One in three law firms was targeted by cyberscammers in 2017-18, up from a quarter the previous year, the Law Society’s annual survey of professional indemnity insurance (PII) shows. Only 6% of scams, most commonly spam and phishing, resulted in a data breach and just 3% led to financial loss – but Chancery Lane is warning firms not to be complacent.
‘The effects of just one successful attack can be devastating for clients, law firms and staff,’ stressed Society president Christina Blacklaws.
Elsewhere, the survey confirms a common sentiment that the market is hardening after years of lower premiums. The mean price of PII fell by 0.3% in 2017-18, compared with a fall of 1.3% in the previous 12 months.
The report cautions: ‘This is unfortunate, but a slow and steady increase in premiums may be necessary to maintain competition, because if PII is not profitable, more underwriters will drop out of the market, leaving those that remain freer to charge what they want.’
As the Gazette has reported, Libra Managers, which provided cover to 20 of the top-200, will not underwrite any new business from today. Aspen Insurance UK has also bowed out.
Of 62 classes of insurance identified by Lloyd’s between 2011 and 2016, non-US PII was the second-worst-performing category in terms of its aggregate negative effect on profitability.

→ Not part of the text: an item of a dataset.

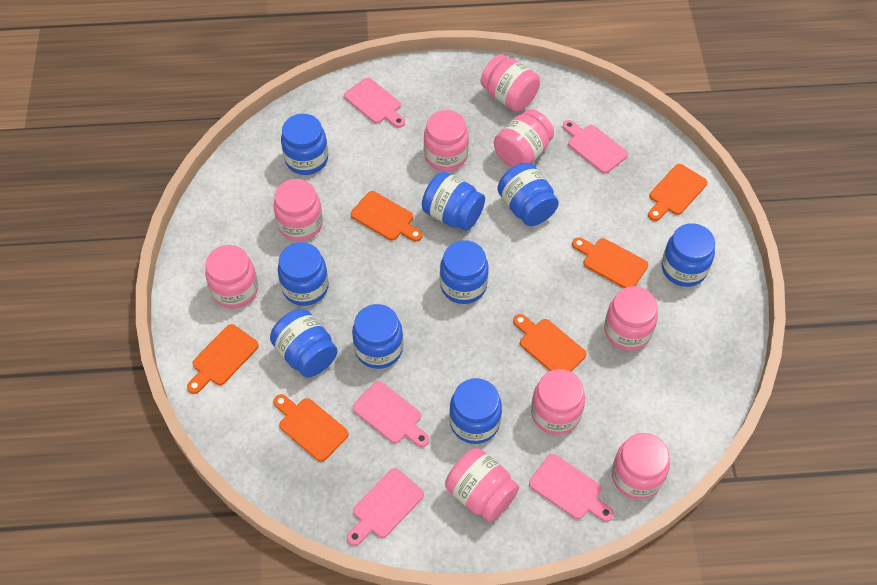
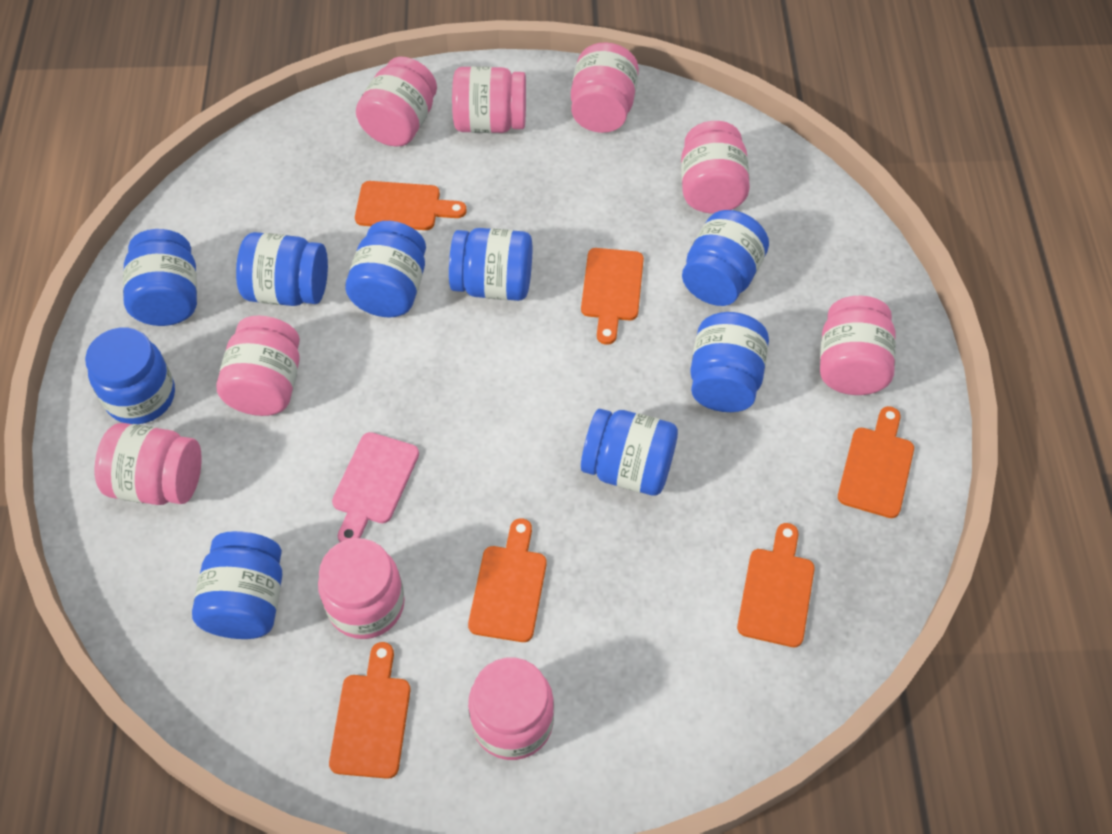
pink cutting board: [344,78,405,128] [347,468,424,546] [352,381,429,447] [529,454,614,522] [563,120,628,173] = 5 -> [332,432,419,542] = 1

Solicitors await the outcome of the Solicitors Regulation Authority’s reheated and highly controversial proposals to reform PII. These would cut the minimum single claim limit it requires firms to insure for to £500,000 – or £1m for conveyancing work.
Today’s survey reiterates Chancery Lane’s view that there ‘is no good reason to suppose that reforms suggested by the SRA – such as lowering minimum indemnity limits by half or more and removing from cover all commercial clients with turnovers in excess of £2m – would lower costs for our members, let alone their clients’.
The most widely used insurer in 2017-18 was Travelers. More than three-quarters of firms remained with the same insurer they used in the previous renewal round, while almost four-fifths submitted only one proposal form.
A slow and steady increase in premiums may be necessary to maintain competition, because if PII is not profitable, more underwriters will drop out of the market
Annual PII survey
More firms are moving to longer policies, following the abolition of the common renewal date four years ago. More than a quarter of firms now have 18-month policies and the number of firms opting for 24-month policies increased from zero in 2016-17 to 5%. ‘Purchasing a longer-term policy is a sensible way to lock in a low price in the face of a hardening market,’ the Society said.
Worryingly, 47% of firms remain unaware of the 2020 closure of the Solicitors Indemnity Fund, potentially exposing themselves to a ‘cliff edge’ in terms of long-term run-off cover.